Goal of the exercise: In the passage on grief, write out the section that begins with the words "Parents want so" and ends after "as their parent.", swapping "kids" for "children".

Exercise passage:
Parents want so much to protect their kids, when it's often better to share real intensity of life with them. Why do people feel they "must be supportive" by denial and reasonableness when dealing with grief? Said from my own experience, it's possible that your teen has quite a bit more capacity for self-knowledge & the ability to be the one to comfort you than you might imagine as their parent.
I'll tell you about myself. I wouldn't have been the person I grew to be if my parents hadn't died when they did. I would have never known my mom before she died if my dad had not died. For that reason, (and the fact they died exactly 5 years apart) I came to consider it totally fitting that my dad died when he did - when I was eleven. There was no grief counseling my my era.
Grief was a strange gift for me. Because the experience of grief was so real, grieving made me realize how deep my feelings really were. It made me realize my priorities and what my values really were when I had no clue what values even were. I realized how the people who were in my life were important to me. Now I knew exactly how I was going to express what I felt about them while they were alive and sharing time with me now. I was no longer upset about things that really did not matter compared to the requirements of having a real reason to be grieving. I got skilled at uncovering what we have to offer each other now in the time we have. I realized every time friends part, it may be the last time you see each other alive ever again.
My teen friends seemed like indulged kitty-cat pets - I say that with ultimate affection for them. They had never had to confront anything as intense as grief or being physically damaged for life yet. I had to understand that they were scared of me, as if I had a disease - that's why they isolated me...and that was OK. I gained compassion for their fears.
I ran and biked in secret, among other things I did to draw out my feelings. They became delicious, precious, sacred secrets...sources for art. I cannot say I'm "glad" to have experienced grief when I did, but it made me who I am today. My only regret is that from the pain of remembering, I obliterated too many of the happy memories of my dad because the grief was too sharp.
After I'd prayed for years for my grief to end, my disillusionment and denial was answered by an intensity of a consciousness awareness gift that hit me blind-sided. I know now that gift would never have happened had the grief not been there - so for that reason, I am strangely thankful things happened the way they did.
My experience of death made my life into a "real life."

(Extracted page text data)

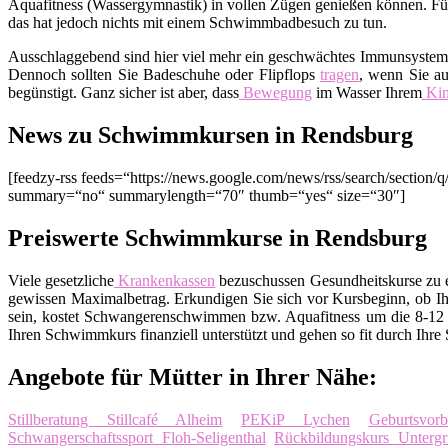
Aquafitness (Wassergymnastik) in vollen Zügen genießen können. Fürc
das hat jedoch nichts mit einem Schwimmbadbesuch zu tun.
Ausschlaggebend sind hier viel mehr ein geschwächtes Immunsyste
Dennoch sollten Sie Badeschuhe oder Flipflops
tragen
, wenn Sie au
begünstigt. Ganz sicher ist aber, dass
Bewegung
im Wasser Ihrem
Ki
News zu Schwimmkursen in Rendsburg
[feedzy-rss feeds=“https://news.google.com/news/rss/search/sect
summary=“no“ summarylength=“70″ thumb=“yes“ size=“30″]
Preiswerte Schwimmkurse in Rendsburg
Viele gesetzliche
Krankenkassen
bezuschussen Gesundheitskurse zu ei
gewissen Maximalbetrag. Erkundigen Sie sich vor Kursbeginn, ob Ih
sein, kostet Schwangerenschwimmen bzw. Aquafitness um die 8-12 E
Ihren Schwimmkurs finanziell unterstützt und gehen so fit durch Ihre
Angebote für Mütter in Ihrer Nähe:
Stillberatung Stillcafé Alheim
PEKiP Lychen
Geburtsvor
Schwangerschaftssport Floh-Seligenthal
Rückbildungskurs Unterg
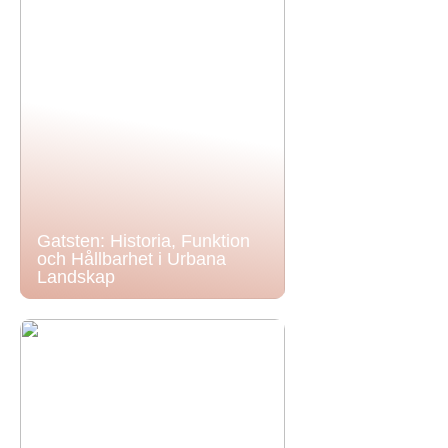
Gatsten: Historia, Funktion
och Hållbarhet i Urbana
Landskap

Result below:
Parents want so much to protect their children, when it's often better to share real intensity of life with them. Why do people feel they "must be supportive" by denial and reasonableness when dealing with grief? Said from my own experience, it's possible that your teen has quite a bit more capacity for self-knowledge & the ability to be the one to comfort you than you might imagine as their parent.